New to the site, and looking forward to getting my shop up and running and sharing ideas with everyone. I've recently build a pretty decent bench, wall mounted and built it around a DeWalt DWS780. I purchased the Dust Deputy and so far I really like it. Hooked it up to an old shopvac I had laying around and it's yielded good results. The weakest point is funneling the dust to the collection point of the DWS780. I purchased the dust chute but realized it wouldn't attach to the 780. Unless someone has used this product on said saw and can show a dummy like me how to connect it, I'm going to try to sell it. I'm looking for alternatives if anyone has any. I've noticed the deputy works pretty good on down cuts, however when you pull the blade down, then forward a bunch of dust gets trapped in the base because the dust intake is ahead of the dust.

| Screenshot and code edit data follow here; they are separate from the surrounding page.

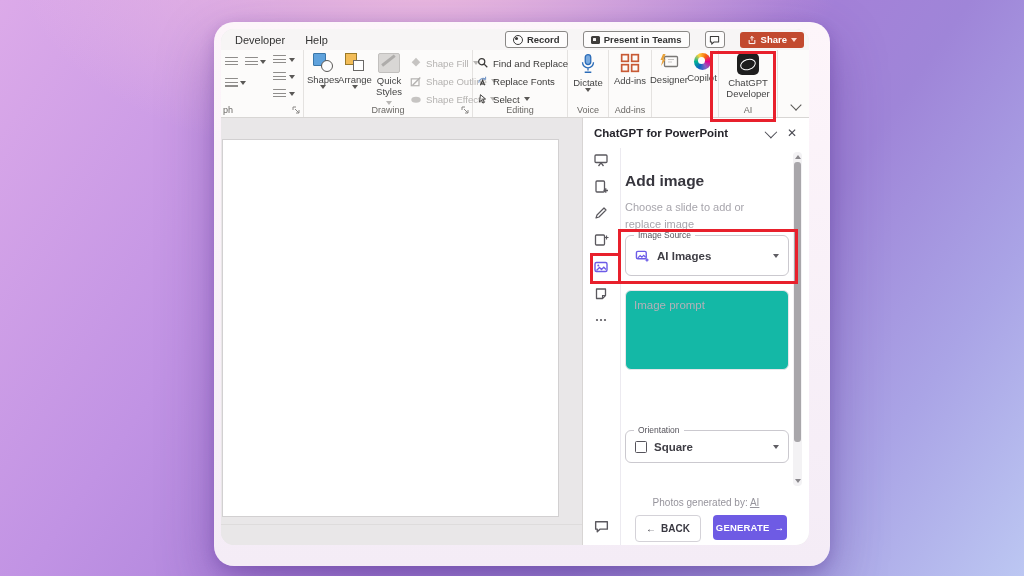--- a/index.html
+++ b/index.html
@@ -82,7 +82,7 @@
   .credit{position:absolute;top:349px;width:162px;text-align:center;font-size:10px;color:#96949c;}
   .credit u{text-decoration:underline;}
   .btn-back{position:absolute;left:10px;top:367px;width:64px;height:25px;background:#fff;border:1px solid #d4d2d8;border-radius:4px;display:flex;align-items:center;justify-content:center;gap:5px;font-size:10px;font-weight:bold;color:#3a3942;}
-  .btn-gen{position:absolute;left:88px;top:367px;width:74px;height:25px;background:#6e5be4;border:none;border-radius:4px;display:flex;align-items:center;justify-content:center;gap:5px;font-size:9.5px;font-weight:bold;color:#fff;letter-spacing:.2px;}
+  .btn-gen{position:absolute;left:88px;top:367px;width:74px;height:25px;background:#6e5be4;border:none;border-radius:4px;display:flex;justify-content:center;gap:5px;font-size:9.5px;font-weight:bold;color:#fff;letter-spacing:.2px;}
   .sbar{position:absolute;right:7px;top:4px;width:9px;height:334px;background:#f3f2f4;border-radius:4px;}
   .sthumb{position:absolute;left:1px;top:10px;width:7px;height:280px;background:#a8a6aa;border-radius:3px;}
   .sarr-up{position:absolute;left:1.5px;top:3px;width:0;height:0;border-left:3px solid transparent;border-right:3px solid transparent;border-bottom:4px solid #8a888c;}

I was wondering if anyone has a similar setup and what ideas you've come up with to resolve this issue. Thanks in advance.


----------



## TMA Woodworks

Dust collection is one of the reasons my saw is hanging on the wall and is only used for construction when it's outside. I have seen many plans to try to combat dust and miter saws. The ones that look most promising are also the ones that take up the most real estate. You need to capture dust from the exhaust port and also behind the saw and underneath the saw. There are plans out on the web that basically float the saw over an open box that also has a box behind the saw. You are not going to catch airborne particles but you give it a place to be collected. I did something similar with a RAS and have had decent success. You need to make the back box large enough to catch any bounce back sawdust. I have also seen some hoods built on top of the bench and this will work but you will have to deal with the small amount that drops through the saw on down on the bench. Good luck. Post pictures of what you come up with. I know a lot of people will be interested.

Bob


----------



## mobilepaul

check some of these out

http://lumberjocks.com/topics/39339

http://www.woodcraft.com/product/0/42755/rousseau-5000-dust-solution-for-miter-saws.aspx






http://lumberjocks.com/projects/67792

http://community.woodmagazine.com/t...Dust-Collection-Compound-Miter-Saw/td-p/12498

hope some of this helps

Paul


----------



## vdotmatrix

I have a DWS780 and I also have a craftsman shop vac that came with 2 hoses a 3"? and a 1.5? ...the smaller diameter hose fits the DWS780 PERFECTLY.


----------